→ **PROBLEM REQUIREMENTS**: Your output should be exactly the lines from the one containing "vfov_deg: 8.3" through the final line of the following data, please, with no pictures.

─── TASK INPUT

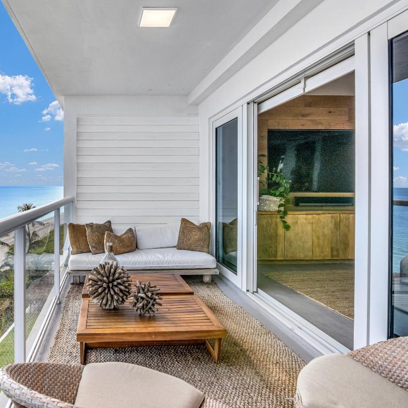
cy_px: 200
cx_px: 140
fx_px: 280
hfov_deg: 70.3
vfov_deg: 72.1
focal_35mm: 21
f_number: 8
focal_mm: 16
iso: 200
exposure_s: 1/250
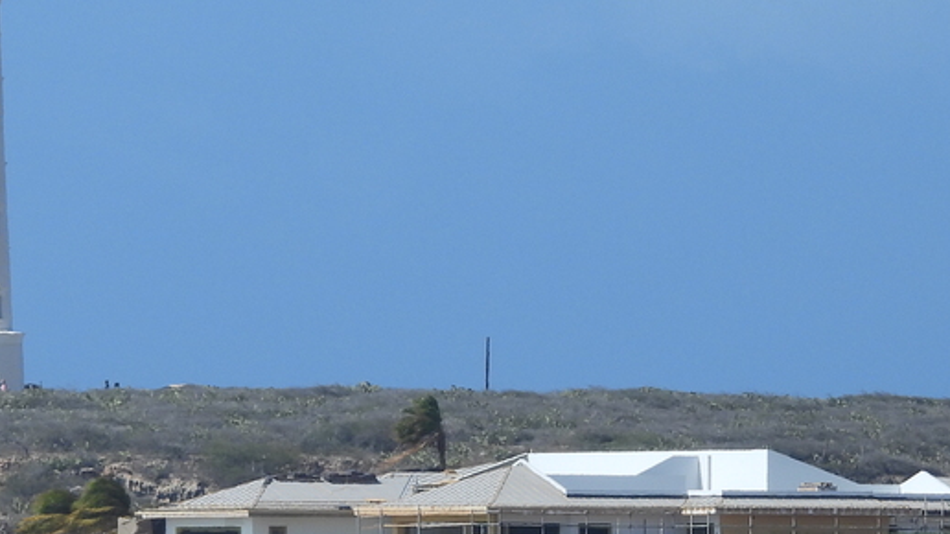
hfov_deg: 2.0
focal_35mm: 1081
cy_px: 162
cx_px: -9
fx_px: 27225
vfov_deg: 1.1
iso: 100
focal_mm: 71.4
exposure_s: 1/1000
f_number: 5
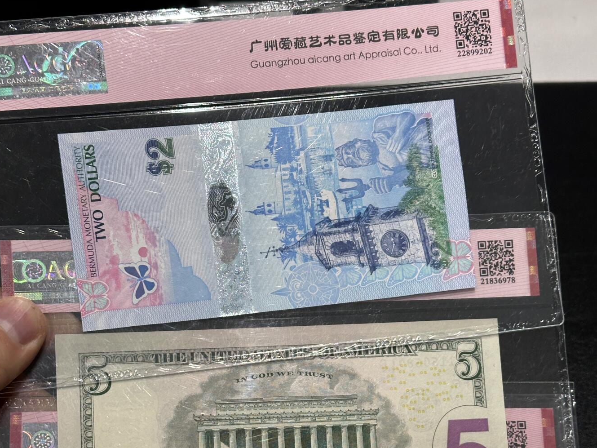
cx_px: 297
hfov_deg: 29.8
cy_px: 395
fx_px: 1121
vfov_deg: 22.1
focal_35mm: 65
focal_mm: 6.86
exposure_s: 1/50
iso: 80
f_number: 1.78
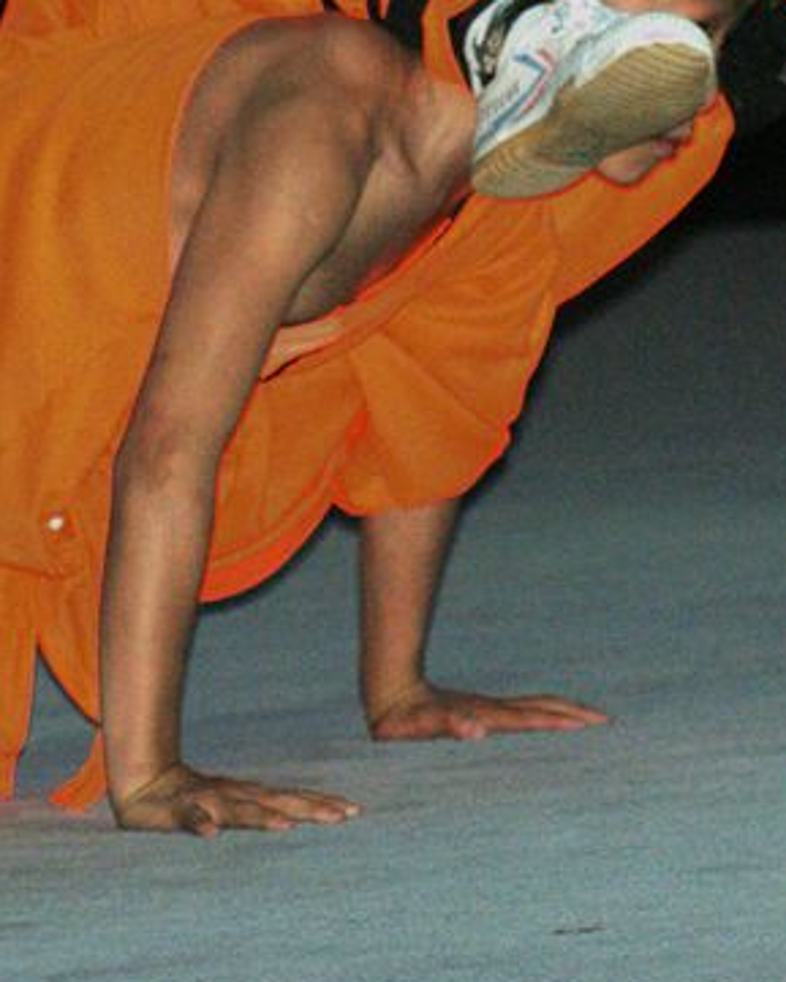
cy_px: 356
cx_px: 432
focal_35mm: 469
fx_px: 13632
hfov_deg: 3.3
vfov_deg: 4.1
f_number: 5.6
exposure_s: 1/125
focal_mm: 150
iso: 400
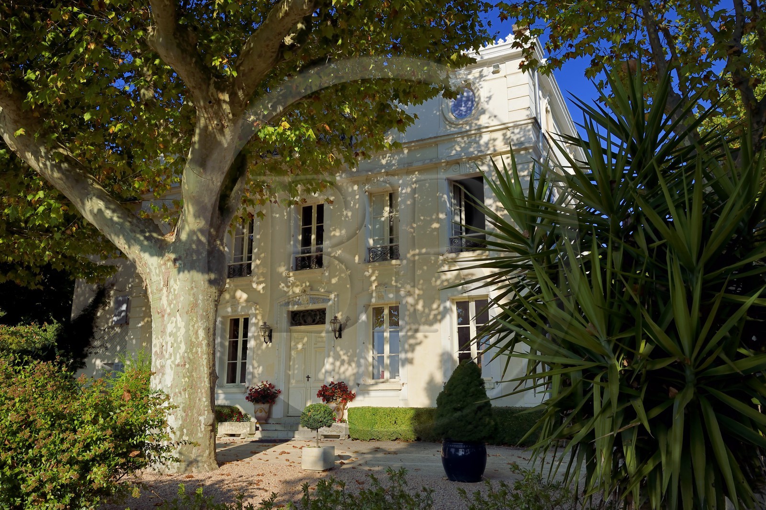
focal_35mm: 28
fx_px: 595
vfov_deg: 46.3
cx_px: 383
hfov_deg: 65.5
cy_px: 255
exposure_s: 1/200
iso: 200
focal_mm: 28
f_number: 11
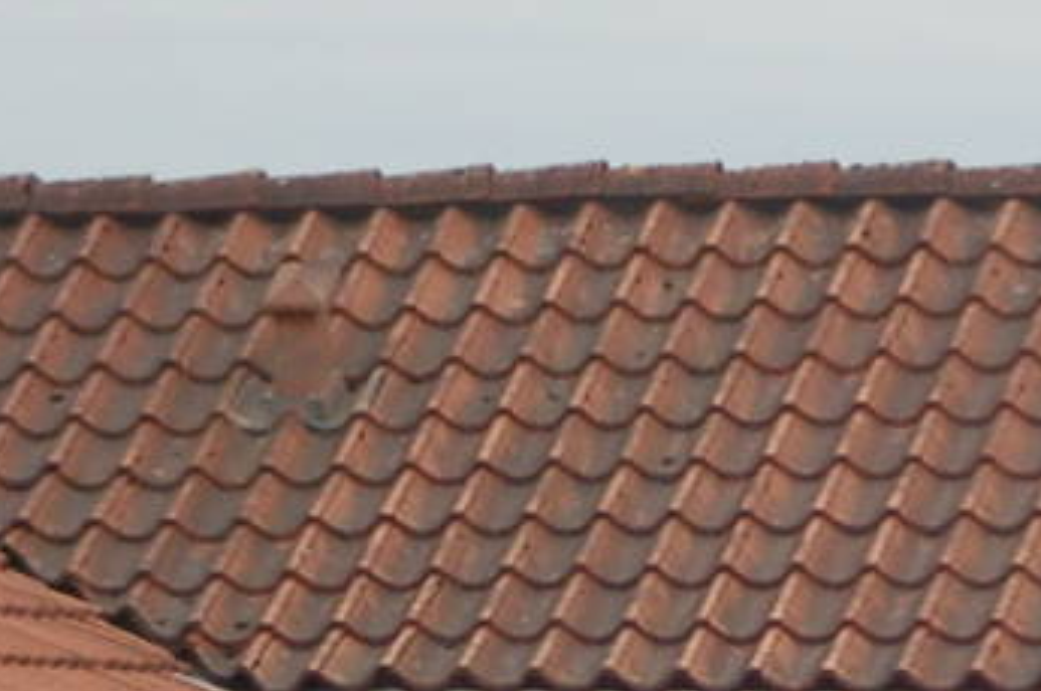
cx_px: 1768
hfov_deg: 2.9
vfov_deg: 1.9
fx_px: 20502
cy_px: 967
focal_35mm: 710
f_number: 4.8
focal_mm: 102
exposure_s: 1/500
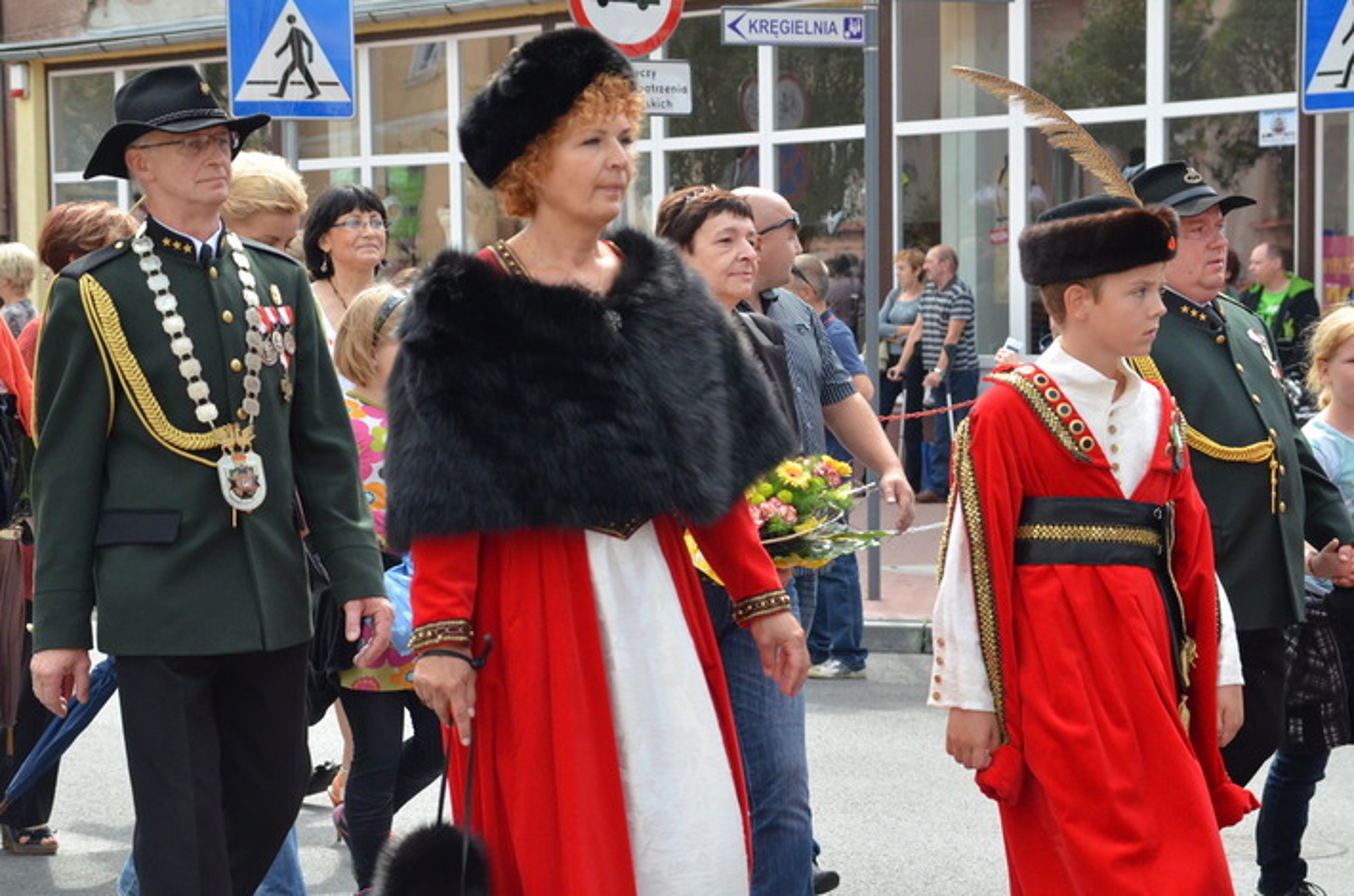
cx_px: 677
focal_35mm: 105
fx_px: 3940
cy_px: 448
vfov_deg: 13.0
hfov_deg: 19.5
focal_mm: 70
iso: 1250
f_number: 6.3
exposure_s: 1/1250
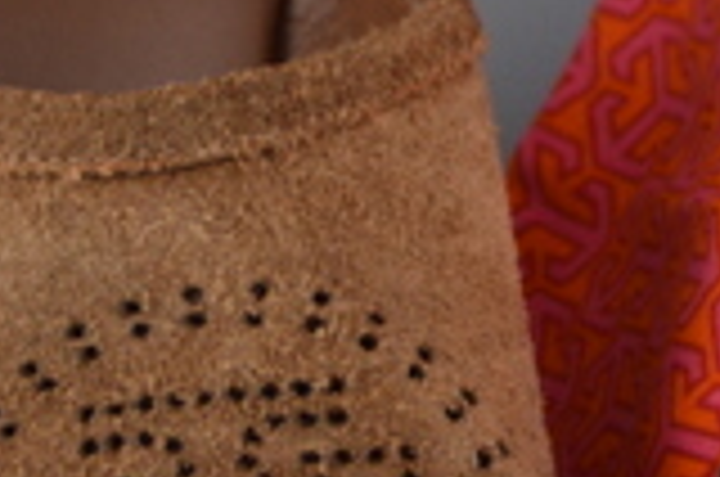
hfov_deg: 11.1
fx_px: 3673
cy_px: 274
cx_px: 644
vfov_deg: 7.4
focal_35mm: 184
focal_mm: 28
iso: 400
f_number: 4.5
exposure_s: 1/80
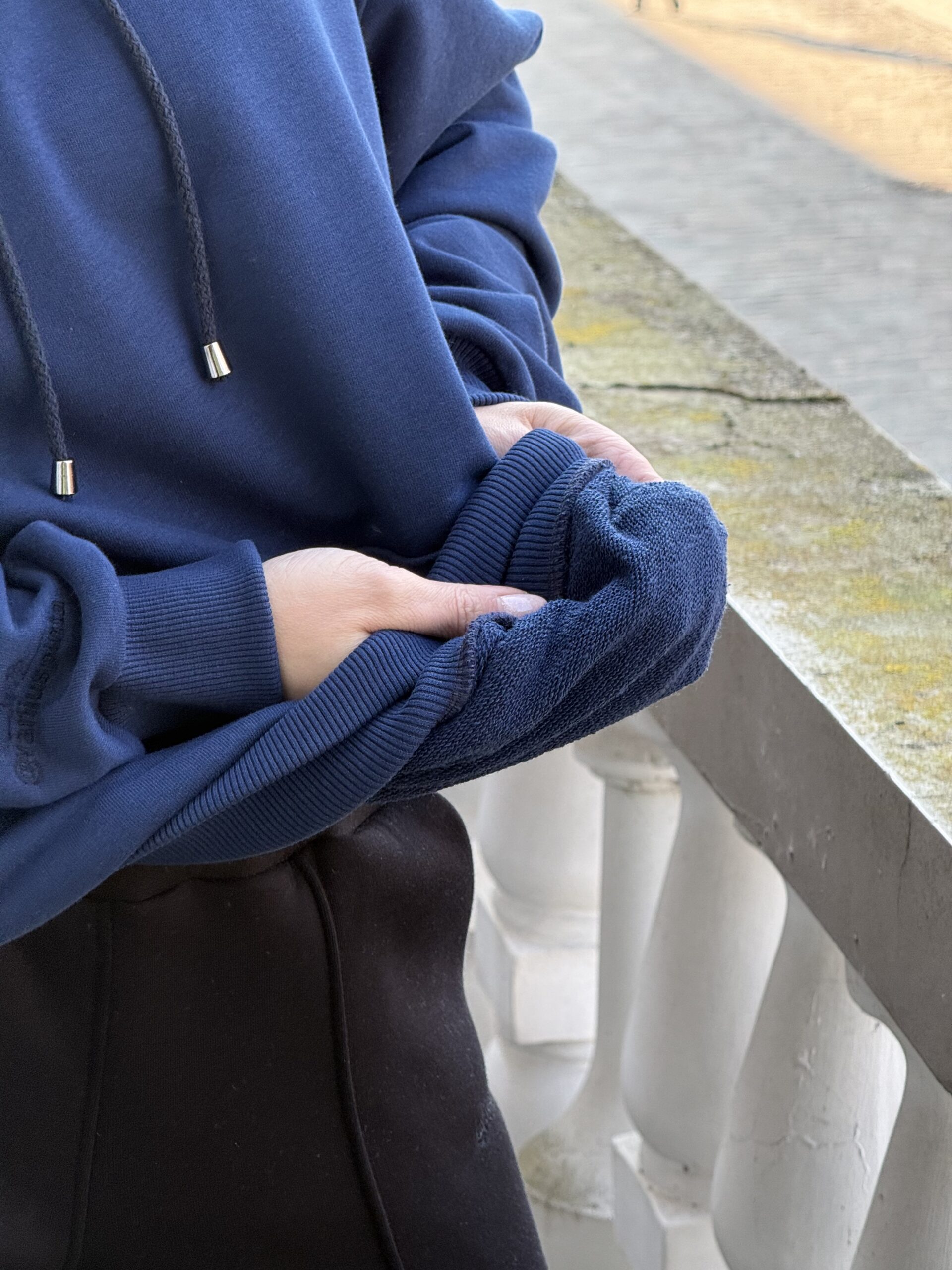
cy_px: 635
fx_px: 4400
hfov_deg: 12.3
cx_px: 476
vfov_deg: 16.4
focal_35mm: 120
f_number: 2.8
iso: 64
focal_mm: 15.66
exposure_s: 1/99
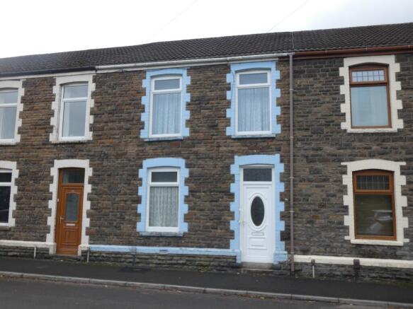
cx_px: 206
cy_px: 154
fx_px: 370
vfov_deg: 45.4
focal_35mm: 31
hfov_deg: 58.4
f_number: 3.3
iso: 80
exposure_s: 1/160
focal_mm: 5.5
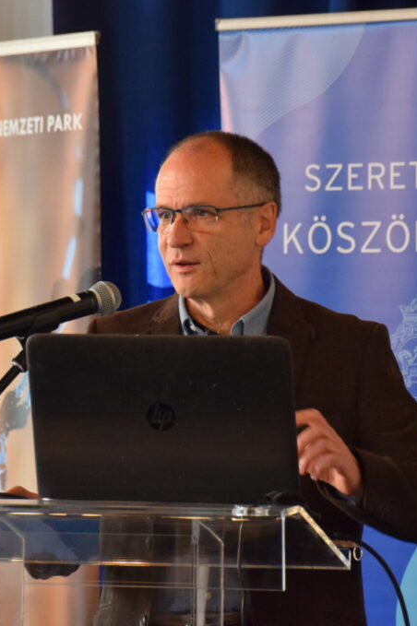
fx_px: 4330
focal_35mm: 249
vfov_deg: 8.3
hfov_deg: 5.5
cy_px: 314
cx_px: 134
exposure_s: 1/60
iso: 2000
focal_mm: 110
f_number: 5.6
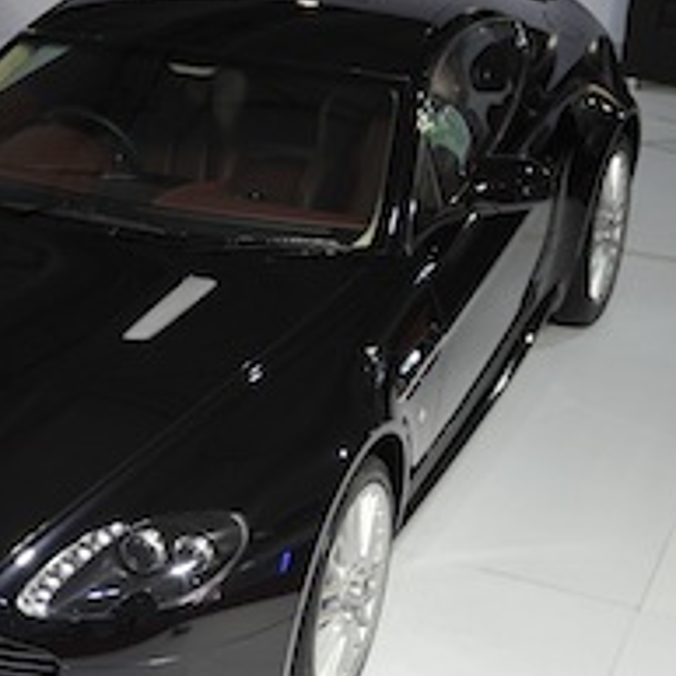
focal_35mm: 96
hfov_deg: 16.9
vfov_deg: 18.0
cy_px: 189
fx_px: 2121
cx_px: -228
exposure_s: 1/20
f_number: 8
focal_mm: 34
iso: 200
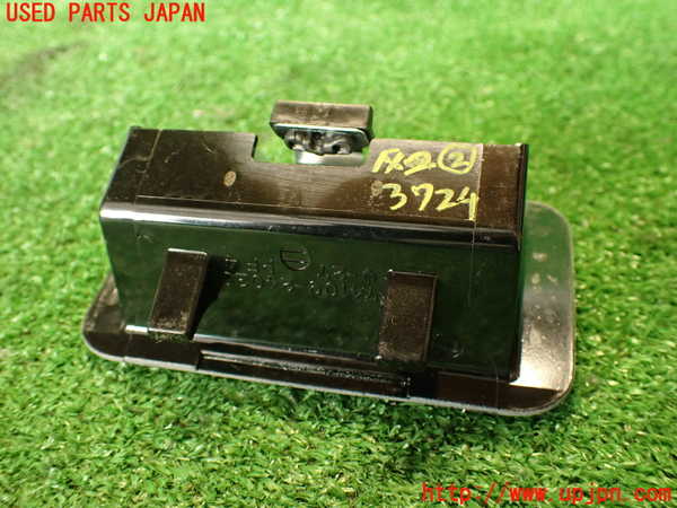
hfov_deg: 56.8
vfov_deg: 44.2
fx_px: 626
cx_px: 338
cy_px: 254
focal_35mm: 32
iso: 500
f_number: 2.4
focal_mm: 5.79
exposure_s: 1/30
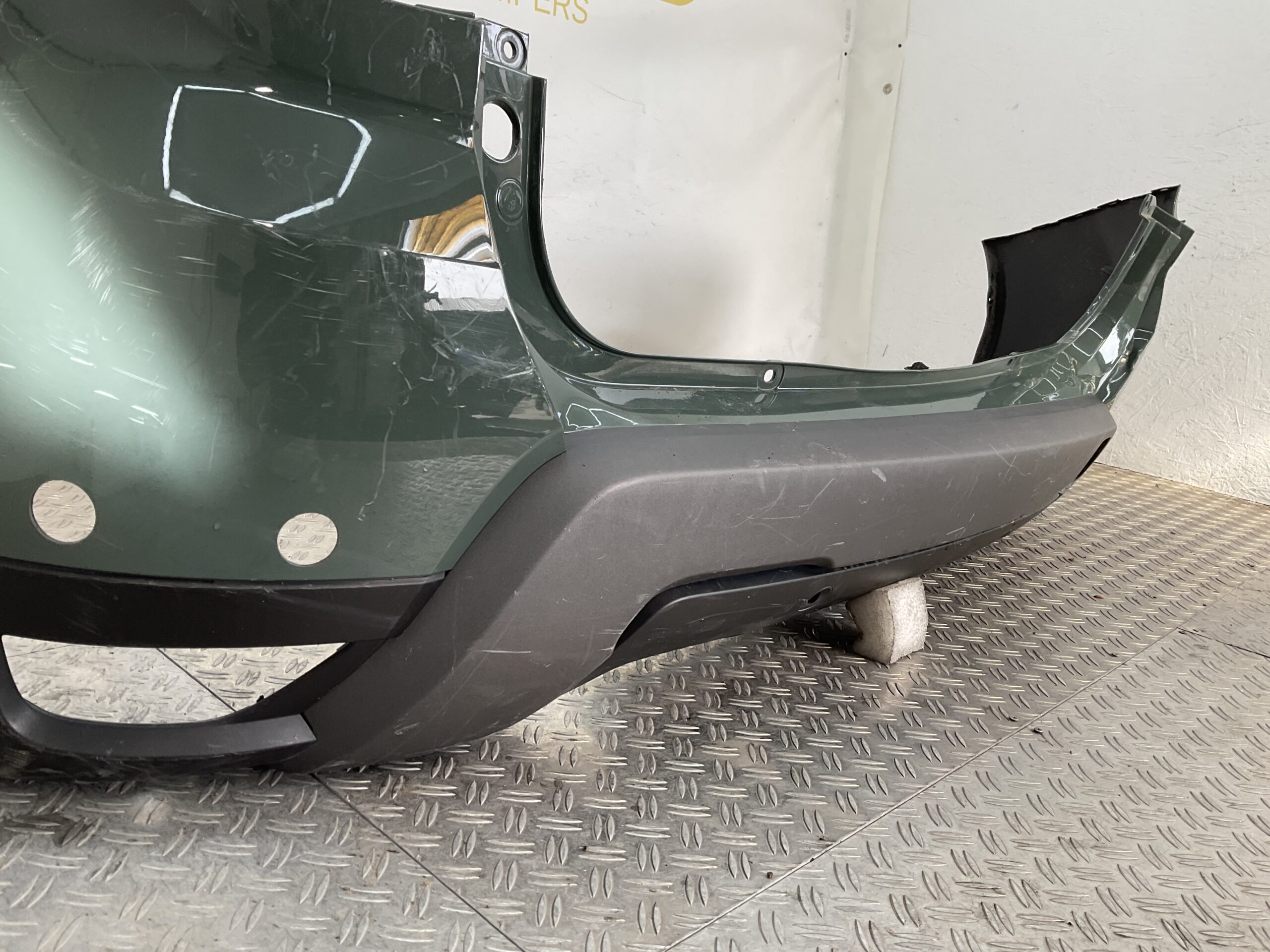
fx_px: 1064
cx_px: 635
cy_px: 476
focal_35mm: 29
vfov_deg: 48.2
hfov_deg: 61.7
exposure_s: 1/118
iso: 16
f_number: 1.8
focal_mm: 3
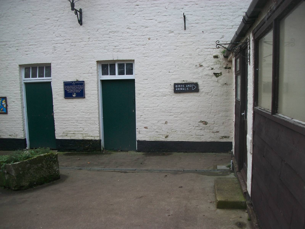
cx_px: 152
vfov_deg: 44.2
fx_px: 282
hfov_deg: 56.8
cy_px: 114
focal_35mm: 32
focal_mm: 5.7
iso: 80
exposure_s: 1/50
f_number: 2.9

──────

→ **EXERCISE RESPONSE**:
vfov_deg: 8.3
hfov_deg: 5.5
cy_px: 314
cx_px: 134
exposure_s: 1/60
iso: 2000
focal_mm: 110
f_number: 5.6
focal_35mm: 96
hfov_deg: 16.9
vfov_deg: 18.0
cy_px: 189
fx_px: 2121
cx_px: -228
exposure_s: 1/20
f_number: 8
focal_mm: 34
iso: 200
hfov_deg: 56.8
vfov_deg: 44.2
fx_px: 626
cx_px: 338
cy_px: 254
focal_35mm: 32
iso: 500
f_number: 2.4
focal_mm: 5.79
exposure_s: 1/30
fx_px: 1064
cx_px: 635
cy_px: 476
focal_35mm: 29
vfov_deg: 48.2
hfov_deg: 61.7
exposure_s: 1/118
iso: 16
f_number: 1.8
focal_mm: 3
cx_px: 152
vfov_deg: 44.2
fx_px: 282
hfov_deg: 56.8
cy_px: 114
focal_35mm: 32
focal_mm: 5.7
iso: 80
exposure_s: 1/50
f_number: 2.9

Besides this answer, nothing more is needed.